You can give up to $12,000 per beneficiary each year without incurring a
gift tax or needing to report the gift on a tax return. Married couples can
transfer a total of $24,000 per beneficiary. In addition, there is a
lifetime $1 million exclusion for gifts and inheritances made above the
limits, known as the Unified Estate and Gift Tax Credit.
Such gifts typically reduce your taxable estate.
If you gave in excess of the limits, you will need to file a gift tax
return (IRS Form 709) with your income tax return.
There are, however, several exceptions:
- With contributions to section 529 plans, there is an accelerated
gift option that allows a donor to average gifts that exceed the limits
over a five year period
without incurring federal gift tax. This allows the donor to give up to
$60,000 per beneficiary in a single year ($120,000 for a married
couple through gift-splitting). The donor may not give additional gifts to
the beneficiary during the five year period without incurring the gift
tax. If the donor dies during the five year gift tax averaging period, a
pro-rata portion of the gift will be included in the donor's gross estate
based on the number of years remaining in the 5 year period (not
including the year in which the donor died).
- Gifts to a spouse are exempt from the gift tax, provided that the
spouse is a US citizen.
- Payments for tuition
or medical care (including health insurance) for other individuals,
provided that the payments are made directly to the educational
institution, hospital/doctor, or insurance company. Reimbursing
someone else for these expenses doesn't count. (IRC Section 2503(e).)
- Gifts to a trust for the benefit of an individual must satisfy
certain requirements, such as being irrevocable, in order to qualify
for the $12,000 exclusion from the gift tax.

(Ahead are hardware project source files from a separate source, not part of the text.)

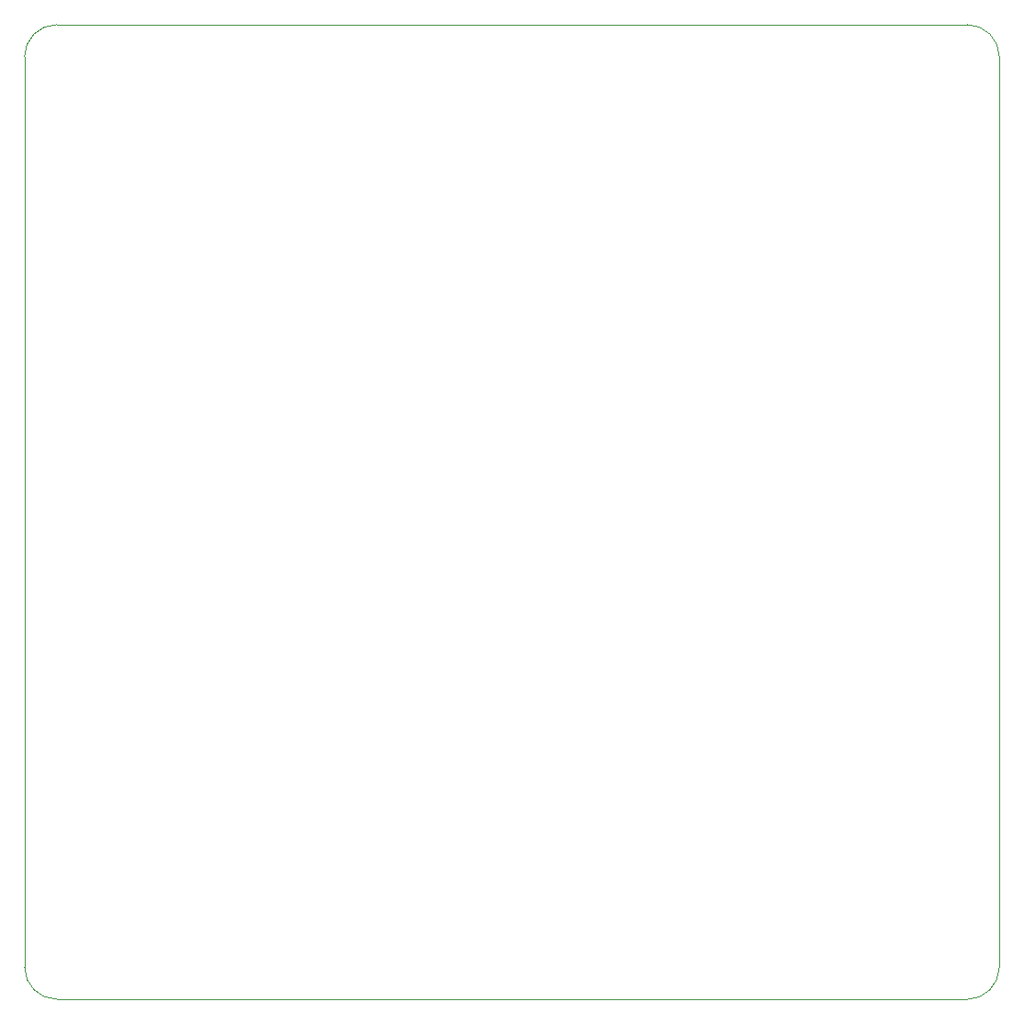
<source format=gbr>
%TF.GenerationSoftware,Altium Limited,Altium Designer,20.1.12 (249)*%
G04 Layer_Color=0*
%FSLAX26Y26*%
%MOIN*%
%TF.SameCoordinates,9A69000A-E238-45F2-933B-10B012A913B3*%
%TF.FilePolarity,Positive*%
%TF.FileFunction,Profile,NP*%
%TF.Part,Single*%
G01*
G75*
%TA.AperFunction,Profile*%
%ADD13C,0.001000*%
D13*
X121627Y6257D02*
G02*
X5000Y122884I0J116627D01*
G01*
Y122884D01*
X5001Y3426399D01*
D02*
G02*
X121790Y3543188I116790J0D01*
G01*
Y3543383D01*
X3425814D01*
D02*
G02*
X3543111Y3426087I0J-117296D01*
G01*
Y123220D01*
X3543187D01*
D02*
G02*
X3424967Y5000I-118220J0D01*
G01*
X3424924D01*
X121627Y6257D01*
%TF.MD5,e12b6f42c6399f0ffe6c804d100b3283*%
M02*

</source>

- The gift must be of a present interest in the property. A gift of
a future interest in the property does not qualify for the gift tax
exclusion.
These provisions allow most parents to jointly give up to $24,000 a year to
each child without incurring gift tax. Likewise, each pair of living
grandparents can jointly give each grandchild up to $24,000 a year
without incurring gift tax.
If you give property instead of cash, the beneficiary receives your
tax basis in the property. This is in contrast to property transferred
through your estate, which receives a stepped-up basis equal to its fair
market value at the time of your death. So if your gift has a low tax
basis, the beneficiary may incur substantial capital gains when he or
she sells the property. For this reason, when giving property it is
best to select gifts that have a relatively high basis.

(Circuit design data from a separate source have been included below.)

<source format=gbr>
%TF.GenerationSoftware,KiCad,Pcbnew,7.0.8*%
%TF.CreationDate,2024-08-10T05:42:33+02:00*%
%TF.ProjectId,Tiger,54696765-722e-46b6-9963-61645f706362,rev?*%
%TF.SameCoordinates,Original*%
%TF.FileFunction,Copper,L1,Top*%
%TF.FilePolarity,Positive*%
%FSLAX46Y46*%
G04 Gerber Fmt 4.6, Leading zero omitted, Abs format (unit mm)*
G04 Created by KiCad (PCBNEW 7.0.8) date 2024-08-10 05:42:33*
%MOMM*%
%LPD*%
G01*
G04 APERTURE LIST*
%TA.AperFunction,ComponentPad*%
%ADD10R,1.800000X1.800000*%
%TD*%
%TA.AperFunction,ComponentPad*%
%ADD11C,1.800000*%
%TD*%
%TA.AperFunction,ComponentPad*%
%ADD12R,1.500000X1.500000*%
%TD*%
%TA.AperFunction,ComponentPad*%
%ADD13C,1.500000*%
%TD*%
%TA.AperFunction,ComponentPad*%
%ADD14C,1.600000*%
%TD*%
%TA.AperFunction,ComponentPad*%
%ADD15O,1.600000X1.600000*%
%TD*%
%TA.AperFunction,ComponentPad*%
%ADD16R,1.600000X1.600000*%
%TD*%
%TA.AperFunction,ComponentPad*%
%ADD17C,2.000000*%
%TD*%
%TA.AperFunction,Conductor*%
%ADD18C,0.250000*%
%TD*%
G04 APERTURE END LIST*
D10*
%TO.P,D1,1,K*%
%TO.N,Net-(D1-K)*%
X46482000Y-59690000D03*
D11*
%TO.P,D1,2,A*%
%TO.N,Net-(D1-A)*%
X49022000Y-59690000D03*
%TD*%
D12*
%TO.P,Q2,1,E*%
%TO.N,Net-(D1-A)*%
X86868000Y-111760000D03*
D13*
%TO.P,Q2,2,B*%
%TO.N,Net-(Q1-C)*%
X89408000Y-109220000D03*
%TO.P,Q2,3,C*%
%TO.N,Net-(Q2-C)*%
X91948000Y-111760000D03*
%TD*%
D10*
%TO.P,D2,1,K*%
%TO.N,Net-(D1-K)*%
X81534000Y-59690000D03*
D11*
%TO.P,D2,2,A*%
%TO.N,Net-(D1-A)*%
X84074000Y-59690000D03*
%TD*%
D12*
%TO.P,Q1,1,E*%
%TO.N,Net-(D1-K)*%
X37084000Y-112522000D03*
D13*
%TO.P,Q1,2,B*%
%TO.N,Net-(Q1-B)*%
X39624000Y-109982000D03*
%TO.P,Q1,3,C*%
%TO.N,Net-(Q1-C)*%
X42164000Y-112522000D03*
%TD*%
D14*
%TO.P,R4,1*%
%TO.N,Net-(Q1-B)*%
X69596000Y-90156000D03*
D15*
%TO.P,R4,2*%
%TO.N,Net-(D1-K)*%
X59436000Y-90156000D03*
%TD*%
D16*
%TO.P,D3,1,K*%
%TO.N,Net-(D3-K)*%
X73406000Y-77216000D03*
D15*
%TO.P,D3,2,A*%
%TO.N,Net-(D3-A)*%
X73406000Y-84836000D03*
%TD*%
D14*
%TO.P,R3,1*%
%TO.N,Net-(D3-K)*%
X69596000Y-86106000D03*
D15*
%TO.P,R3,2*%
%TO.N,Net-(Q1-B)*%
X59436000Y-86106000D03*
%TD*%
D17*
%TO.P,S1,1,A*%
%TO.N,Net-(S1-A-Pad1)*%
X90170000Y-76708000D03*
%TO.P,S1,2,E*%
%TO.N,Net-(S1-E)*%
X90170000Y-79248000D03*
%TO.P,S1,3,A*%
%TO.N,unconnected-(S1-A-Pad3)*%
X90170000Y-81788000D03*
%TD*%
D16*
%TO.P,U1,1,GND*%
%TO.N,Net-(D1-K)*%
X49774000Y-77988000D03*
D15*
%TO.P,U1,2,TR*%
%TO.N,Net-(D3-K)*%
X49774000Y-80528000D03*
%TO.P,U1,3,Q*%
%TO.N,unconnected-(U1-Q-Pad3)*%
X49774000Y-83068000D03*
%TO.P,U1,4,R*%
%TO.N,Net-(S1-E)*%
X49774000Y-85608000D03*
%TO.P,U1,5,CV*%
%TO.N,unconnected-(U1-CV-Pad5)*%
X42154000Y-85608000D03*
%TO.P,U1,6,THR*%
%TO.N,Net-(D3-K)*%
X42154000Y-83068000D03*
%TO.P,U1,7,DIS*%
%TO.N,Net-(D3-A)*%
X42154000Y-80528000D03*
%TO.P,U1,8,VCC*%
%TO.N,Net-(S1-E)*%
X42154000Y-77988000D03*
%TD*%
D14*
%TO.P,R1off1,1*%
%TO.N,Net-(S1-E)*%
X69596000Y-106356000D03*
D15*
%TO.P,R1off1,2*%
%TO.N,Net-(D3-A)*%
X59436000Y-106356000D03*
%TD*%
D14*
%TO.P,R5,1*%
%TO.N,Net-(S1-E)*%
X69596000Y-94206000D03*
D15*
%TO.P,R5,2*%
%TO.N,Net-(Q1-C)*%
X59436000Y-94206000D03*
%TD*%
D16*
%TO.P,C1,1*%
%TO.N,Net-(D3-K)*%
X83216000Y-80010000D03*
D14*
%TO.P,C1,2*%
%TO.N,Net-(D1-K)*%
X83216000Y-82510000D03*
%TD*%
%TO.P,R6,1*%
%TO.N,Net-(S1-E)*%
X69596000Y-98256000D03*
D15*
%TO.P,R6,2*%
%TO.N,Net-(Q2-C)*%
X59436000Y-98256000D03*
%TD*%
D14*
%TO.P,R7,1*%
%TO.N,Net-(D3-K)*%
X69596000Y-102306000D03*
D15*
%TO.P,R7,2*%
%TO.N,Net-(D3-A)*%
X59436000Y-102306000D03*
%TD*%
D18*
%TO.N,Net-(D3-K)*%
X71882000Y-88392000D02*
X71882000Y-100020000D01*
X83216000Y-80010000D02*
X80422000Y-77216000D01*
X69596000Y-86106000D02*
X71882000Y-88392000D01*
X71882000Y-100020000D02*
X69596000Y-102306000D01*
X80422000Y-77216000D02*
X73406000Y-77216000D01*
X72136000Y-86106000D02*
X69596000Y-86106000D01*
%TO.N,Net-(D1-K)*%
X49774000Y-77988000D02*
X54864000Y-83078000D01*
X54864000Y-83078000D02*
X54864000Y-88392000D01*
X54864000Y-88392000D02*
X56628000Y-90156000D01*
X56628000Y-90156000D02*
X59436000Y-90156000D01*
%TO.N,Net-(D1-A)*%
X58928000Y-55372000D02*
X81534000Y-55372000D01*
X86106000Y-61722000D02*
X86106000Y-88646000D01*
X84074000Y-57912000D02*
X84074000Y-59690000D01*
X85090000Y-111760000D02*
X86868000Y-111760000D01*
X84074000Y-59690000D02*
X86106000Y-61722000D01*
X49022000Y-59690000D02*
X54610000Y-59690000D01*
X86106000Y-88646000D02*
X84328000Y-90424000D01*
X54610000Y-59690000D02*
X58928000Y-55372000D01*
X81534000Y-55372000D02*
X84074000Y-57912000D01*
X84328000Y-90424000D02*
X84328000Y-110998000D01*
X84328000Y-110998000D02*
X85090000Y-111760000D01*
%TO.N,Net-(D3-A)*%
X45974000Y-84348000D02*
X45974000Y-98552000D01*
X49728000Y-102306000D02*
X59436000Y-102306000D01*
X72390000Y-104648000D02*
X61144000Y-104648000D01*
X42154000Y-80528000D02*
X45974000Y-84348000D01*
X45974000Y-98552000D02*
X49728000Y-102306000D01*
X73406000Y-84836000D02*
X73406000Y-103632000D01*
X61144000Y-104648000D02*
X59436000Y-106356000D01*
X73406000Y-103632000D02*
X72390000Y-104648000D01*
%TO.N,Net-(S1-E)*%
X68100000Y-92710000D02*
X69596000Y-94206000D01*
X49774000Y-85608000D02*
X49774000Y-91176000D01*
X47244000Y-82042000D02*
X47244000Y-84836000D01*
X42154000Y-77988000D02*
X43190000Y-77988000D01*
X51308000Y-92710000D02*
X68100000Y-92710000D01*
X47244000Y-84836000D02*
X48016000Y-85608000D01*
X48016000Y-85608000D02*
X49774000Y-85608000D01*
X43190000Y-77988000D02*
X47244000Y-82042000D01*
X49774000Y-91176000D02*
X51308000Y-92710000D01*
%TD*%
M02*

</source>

To be removed from your estate, gifts must be complete on the date you
die. For example, if you made a gift by personal check but the check
was not cashed or did not yet clear your account on the day you die,
the funds will be included in your gross estate. A gift by cashiers
check, however, does not suffer from this problem because the bank
debits your account immediately upon issuing the cashier's check.
Gifts made from a revocable living trust for which you are a trustee
will be included in your estate if you die within three years of the
gift. Accordingly, it is
better to change the title on such a gift from the trustee to your name
individually, and only then give the property to the intended recipient.

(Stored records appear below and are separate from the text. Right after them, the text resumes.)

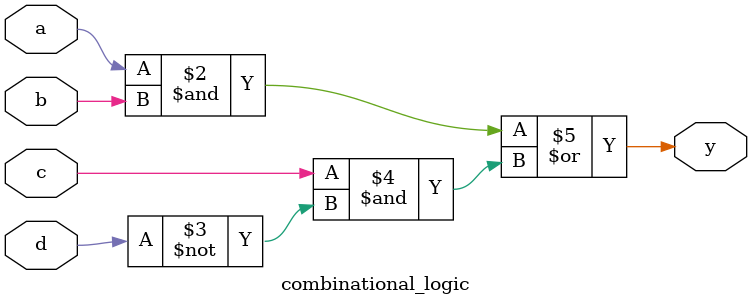
<source format=sv>
module combinational_logic (
    input logic a,
    input logic b,
    input logic c,
    input logic d,
    output logic y
);

always @(*) begin
    y = (a & b) | (c & ~d);
end

endmodule
</source>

Any money in custodial accounts for which you are the custodian will
be counted as part of your taxable estate. To avoid this, select
someone other than you or your spouse as the custodian or trustee.
If you inadvertently exceed the gift tax exclusion (i.e., your 529
plan and Coverdell Education Savings Account contributions exceeded
the limits), you can avoid paying federal gift tax by taking advantage
of the accelerated gift option for 529 plans. This lets you average
all or part of your 529 plan contributions over a five-year period,
thereby reducing the current year's contribution below the limit.
If you use the gift tax exclusion in IRC section 2503(e) to give money
directly to an educational institution on behalf of a student, you
cannot deduct the money as a charitable contribution. Earmarking the
funds for the benefit of a specific individual eliminates your ability
to take a charitable deduction. The main benefit of such a gift is it
bypasses the $12,000 annual gift tax limit. However, such gifts are
generally counted as a resource because section 2503(e) restricts the
payment "as tuition". This means they will reduce need-based aid dollar for
dollar. In addition, the student must report the amount of the gift as
untaxed income on worksheet B of the subsequent year's FAFSA.